[Page images and extracted text]
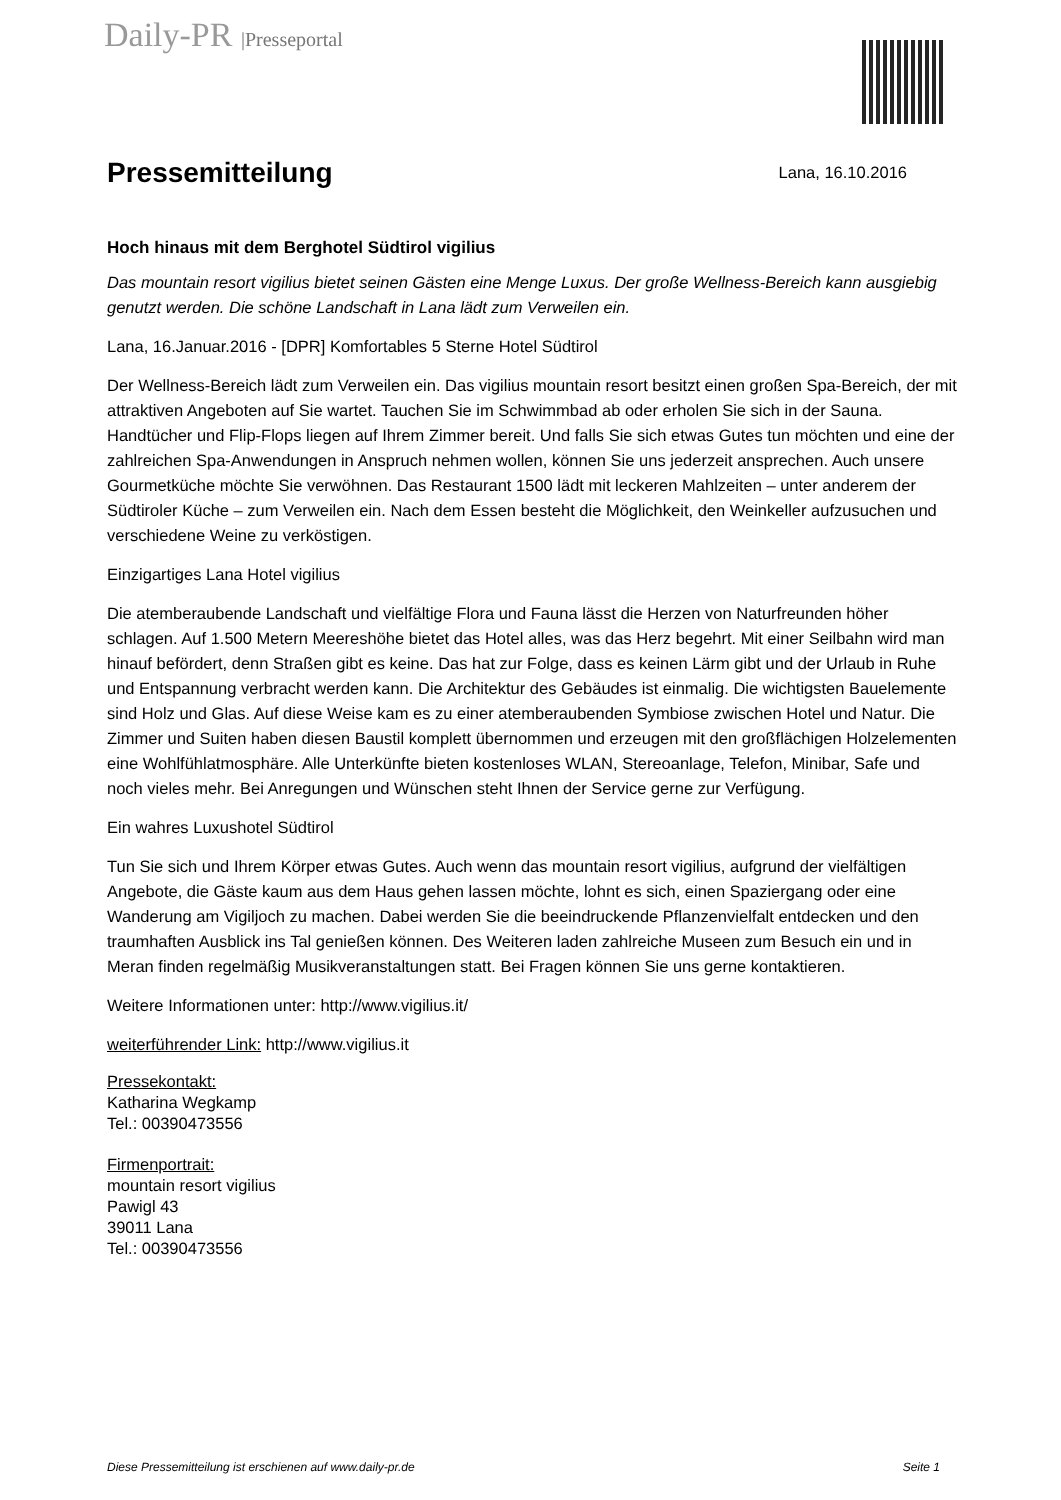Daily-PR |Presseportal
Pressemitteilung
Lana, 16.10.2016
Hoch hinaus mit dem Berghotel Südtirol vigilius
Das mountain resort vigilius bietet seinen Gästen eine Menge Luxus. Der große Wellness-Bereich kann ausgiebig genutzt werden. Die schöne Landschaft in Lana lädt zum Verweilen ein.
Lana, 16.Januar.2016 - [DPR] Komfortables 5 Sterne Hotel Südtirol
Der Wellness-Bereich lädt zum Verweilen ein. Das vigilius mountain resort besitzt einen großen Spa-Bereich, der mit attraktiven Angeboten auf Sie wartet. Tauchen Sie im Schwimmbad ab oder erholen Sie sich in der Sauna. Handtücher und Flip-Flops liegen auf Ihrem Zimmer bereit. Und falls Sie sich etwas Gutes tun möchten und eine der zahlreichen Spa-Anwendungen in Anspruch nehmen wollen, können Sie uns jederzeit ansprechen. Auch unsere Gourmetküche möchte Sie verwöhnen. Das Restaurant 1500 lädt mit leckeren Mahlzeiten – unter anderem der Südtiroler Küche – zum Verweilen ein. Nach dem Essen besteht die Möglichkeit, den Weinkeller aufzusuchen und verschiedene Weine zu verköstigen.
Einzigartiges Lana Hotel vigilius
Die atemberaubende Landschaft und vielfältige Flora und Fauna lässt die Herzen von Naturfreunden höher schlagen. Auf 1.500 Metern Meereshöhe bietet das Hotel alles, was das Herz begehrt. Mit einer Seilbahn wird man hinauf befördert, denn Straßen gibt es keine. Das hat zur Folge, dass es keinen Lärm gibt und der Urlaub in Ruhe und Entspannung verbracht werden kann. Die Architektur des Gebäudes ist einmalig. Die wichtigsten Bauelemente sind Holz und Glas. Auf diese Weise kam es zu einer atemberaubenden Symbiose zwischen Hotel und Natur. Die Zimmer und Suiten haben diesen Baustil komplett übernommen und erzeugen mit den großflächigen Holzelementen eine Wohlfühlatmosphäre. Alle Unterkünfte bieten kostenloses WLAN, Stereoanlage, Telefon, Minibar, Safe und noch vieles mehr. Bei Anregungen und Wünschen steht Ihnen der Service gerne zur Verfügung.
Ein wahres Luxushotel Südtirol
Tun Sie sich und Ihrem Körper etwas Gutes. Auch wenn das mountain resort vigilius, aufgrund der vielfältigen Angebote, die Gäste kaum aus dem Haus gehen lassen möchte, lohnt es sich, einen Spaziergang oder eine Wanderung am Vigiljoch zu machen. Dabei werden Sie die beeindruckende Pflanzenvielfalt entdecken und den traumhaften Ausblick ins Tal genießen können. Des Weiteren laden zahlreiche Museen zum Besuch ein und in Meran finden regelmäßig Musikveranstaltungen statt. Bei Fragen können Sie uns gerne kontaktieren.
Weitere Informationen unter: http://www.vigilius.it/
weiterführender Link: http://www.vigilius.it
Pressekontakt:
Katharina Wegkamp
Tel.: 00390473556
Firmenportrait:
mountain resort vigilius
Pawigl 43
39011 Lana
Tel.: 00390473556
Diese Pressemitteilung ist erschienen auf www.daily-pr.de Seite 1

▶ Description of the task
Please copy, exactly and with nothing else, the lines above beginning at the line that has "Hoch hinaus mit" and ending with the line that has "Einzigartiges Lana Hotel vigilius".

▶ Solution for this task
Hoch hinaus mit dem Berghotel Südtirol vigilius
Das mountain resort vigilius bietet seinen Gästen eine Menge Luxus. Der große Wellness-Bereich kann ausgiebig genutzt werden. Die schöne Landschaft in Lana lädt zum Verweilen ein.
Lana, 16.Januar.2016 - [DPR] Komfortables 5 Sterne Hotel Südtirol
Der Wellness-Bereich lädt zum Verweilen ein. Das vigilius mountain resort besitzt einen großen Spa-Bereich, der mit attraktiven Angeboten auf Sie wartet. Tauchen Sie im Schwimmbad ab oder erholen Sie sich in der Sauna. Handtücher und Flip-Flops liegen auf Ihrem Zimmer bereit. Und falls Sie sich etwas Gutes tun möchten und eine der zahlreichen Spa-Anwendungen in Anspruch nehmen wollen, können Sie uns jederzeit ansprechen. Auch unsere Gourmetküche möchte Sie verwöhnen. Das Restaurant 1500 lädt mit leckeren Mahlzeiten – unter anderem der Südtiroler Küche – zum Verweilen ein. Nach dem Essen besteht die Möglichkeit, den Weinkeller aufzusuchen und verschiedene Weine zu verköstigen.
Einzigartiges Lana Hotel vigilius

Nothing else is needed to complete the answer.